POLECENIA
1. Kto według tekstu o Deklaracji z Balamand pozyskał dla Kościoła dwóch prawosławnych biskupów?
2. Wypisz z tekstu o Deklaracji z Balamand wszystkie zdania, które kończą się samym wykrzyknikiem, bez znaku zapytania.
3. Kontynuuj tekst o Deklaracji z Balamand, zaczynając zaraz po jego ostatnim zdaniu.

Jednak w praktyce Deklaracja z Balamand idzie jeszcze dalej. Oto Kościół katolicki musi oficjalnie odmówić przyjęcia prawosławnych, którzy chcą się nawrócić na katolicyzm. Mówię oficjalnie, gdyż wiem o księżach, którzy nie respektują umowy z Balamand. Wielu z nich zostało pozbawionych stanowiska. W jednym, bardzo poważnym przypadku katolicki biskup Sterniuk z Ukrainy pozyskał dla Kościoła dwóch prawosławnych biskupów z patriarchatu moskiewskiego. Nawrócili się! Jaka jest reakcja Rzymu? Oto ona: Przecież wiecie, że niezbędna jest zgoda Papieża na powrót biskupa do Kościoła katolickiego. Ponieważ wszystko odbyto się bez zgody Ojca Świętego, to uznajemy, że żaden biskup nie poprosił o przyjęcie do Kościoła. Więc ci prawosławni nie są oficjalnie katolikami?! Przecież zostali przyjęci przez biskupa! Lecz nie, teraz powrócili do prawosławia. Zmarnowano szansę na ich nawrócenie!

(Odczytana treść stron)
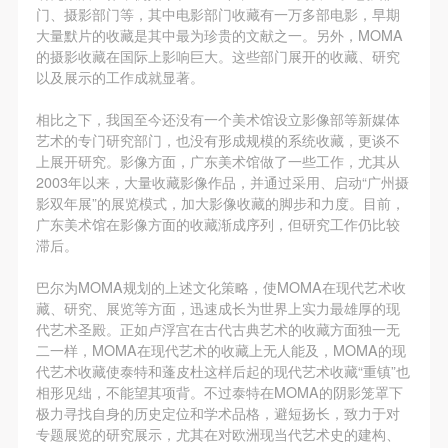
动导师、教师指导下进行，并正确的使用活动中所涉
动导师、教师指导下进行，并正确的使用活动中所涉
动导师、教师指导下进行，并正确的使用活动中所涉
门、摄影部门等，其中电影部门收藏有一万多部电影，早期
及到的绘画工具、创作材料及配套设备、设施，若参
及到的绘画工具、创作材料及配套设备、设施，若参
及到的绘画工具、创作材料及配套设备、设施，若参
大量默片的收藏是其中最为珍贵的文献之一。另外，MOMA
的摄影收藏在国际上影响巨大。这些部门展开的收藏、研究
与者因个人原因在使用相应绘画工具、创作材料及配
与者因个人原因在使用相应绘画工具、创作材料及配
与者因个人原因在使用相应绘画工具、创作材料及配
以及展示的工作成就显著。
套设备、设施造成个人受伤、伤害他人及造成相应工
套设备、设施造成个人受伤、伤害他人及造成相应工
套设备、设施造成个人受伤、伤害他人及造成相应工
具、材料、设备或设施的故障或损坏。参与活动者应
具、材料、设备或设施的故障或损坏。参与活动者应
具、材料、设备或设施的故障或损坏。参与活动者应
相比之下，我国至今还没有一个美术馆设立影像部等新媒体
艺术的专门研究部门，也没有形成规模的系统收藏，更谈不
当承当相应的全部责任，并主动赔偿相应的经济损
当承当相应的全部责任，并主动赔偿相应的经济损
当承当相应的全部责任，并主动赔偿相应的经济损
上展开研究。影像方面，广东美术馆做了一些工作，尤其从
失。活动中任何非事故当事人及美术馆将不承担人身
失。活动中任何非事故当事人及美术馆将不承担人身
失。活动中任何非事故当事人及美术馆将不承担人身
2003年以来，大量收藏影像作品，并通过采用、启动“广州摄
事故的任何责任。
事故的任何责任。
事故的任何责任。
影双年展”的展览模式，加大影像收藏的脚步和力度。目前，
广东美术馆在影像方面的收藏渐成序列，但研究工作仍比较
中央美术学院美术馆肖像权许可使用协议
中央美术学院美术馆肖像权许可使用协议
中央美术学院美术馆肖像权许可使用协议
滞后。
根据《中华人民共和国广告法》、《中华人民共和国
根据《中华人民共和国广告法》、《中华人民共和国
根据《中华人民共和国广告法》、《中华人民共和国
民法通则》以及 最高人民法院关于贯彻执行 《中华
民法通则》以及 最高人民法院关于贯彻执行 《中华
民法通则》以及 最高人民法院关于贯彻执行 《中华
巴尔为MOMA规划的上述文化策略，使MOMA在现代艺术收
藏、研究、展览等方面，迅速成长为世界上实力最雄厚的现
人民共和国民法通则》若干问题的意见（试行）>的
人民共和国民法通则》若干问题的意见（试行）>的
人民共和国民法通则》若干问题的意见（试行）>的
代艺术圣殿。正如卢浮宫在古代古典艺术的收藏方面独一无
有关规定，为明确肖像许可方（甲方）和使用方（乙
有关规定，为明确肖像许可方（甲方）和使用方（乙
有关规定，为明确肖像许可方（甲方）和使用方（乙
二一样，MOMA在现代艺术的收藏上无人能及，MOMA的现
方）的权利义务关系，经双方友好协商，甲乙双方就
方）的权利义务关系，经双方友好协商，甲乙双方就
方）的权利义务关系，经双方友好协商，甲乙双方就
代艺术收藏使泰特和蓬皮杜这样后起的现代艺术收藏“重镇”也
相形见绌，不能望其项背。不过泰特在MOMA的阴影笼罩下
带有甲方肖像的作品的使用达成如下一致协议：
带有甲方肖像的作品的使用达成如下一致协议：
带有甲方肖像的作品的使用达成如下一致协议：
极力寻找自身的历史定位和学术品格，避短扬长，致力于对
一、 一般约定
一、 一般约定
一、 一般约定
专题展览的研究展示，尤其在对欧洲现当代艺术史的建构、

TWOJE ODPOWIEDZI
1. Katolicki biskup Sterniuk z Ukrainy.

2.
Nawrócili się!
Przecież zostali przyjęci przez biskupa!
Zmarnowano szansę na ich nawrócenie!

3.
Spotkałem prawosławnego księdza z Libanu, który pojechał do Rzymu, aby dowiedzieć się, czy może zostać przyjęty do Kościoła katolickiego. Chcę zostać katolikiem – zadeklarował. Rzym odpowiedział pytaniem: Czy masz zgodę twojego biskupa na nawrócenie?, Od kiedy potrzebna jest komuś zgoda schizmatyckiego, prawosławnego biskupa na powrót do Kościoła katolickiego?!
Deklaracja z Balamand głosi, że około 400 lat temu Kościół katolicki wymyślił koncepcję teologiczną, według której przynależność do Kościoła katolickiego jest dla wszystkich niezbędnym warunkiem zbawienia. W ten sposób Kościół pragnął usprawiedliwić swój prozelityzm wśród prawosławnych i skłonić ich do nawrócenia. Deklaracja stwierdza, że tego rodzaju koncepcja musi zostać odrzucona jako metoda i model poszukiwania jedności, zarówno w teorii jak i w praktyce. Tak więc jedność, której Kościół soborowy poszukuje z prawosławnymi, żadną miarą nie polega na powrocie tych ostatnich do Kościoła katolickiego. Nie znam żadnego innego dokumentu, który by mówił o tych sprawach jaśniej niż Deklaracja z Balamand.
Deklaracja każe biskupom i księżom jednego Kościoła traktować biskupów i księży innego Kościoła jako ustanowionych przez Ducha Świętego Tak więc teraz Duch Święty działa po obu stronach. Niewiarygodne! Według porozumienia z Balamand Kościół katolicki i kościół prawosławny są kościołami siostrzanymi. Oba posiadają atrybut jedności Kościoła Bożego.[4] Troska o wypełnienie planów Bożych co do jedności Kościoła Bożego została powierzona Kościołowi katolickiemu i kościołowi prawosławnemu. Kościół katolicki nigdy nie nauczał czegoś podobnego! Te nowości wywodzą się z nauczania Vaticanum II.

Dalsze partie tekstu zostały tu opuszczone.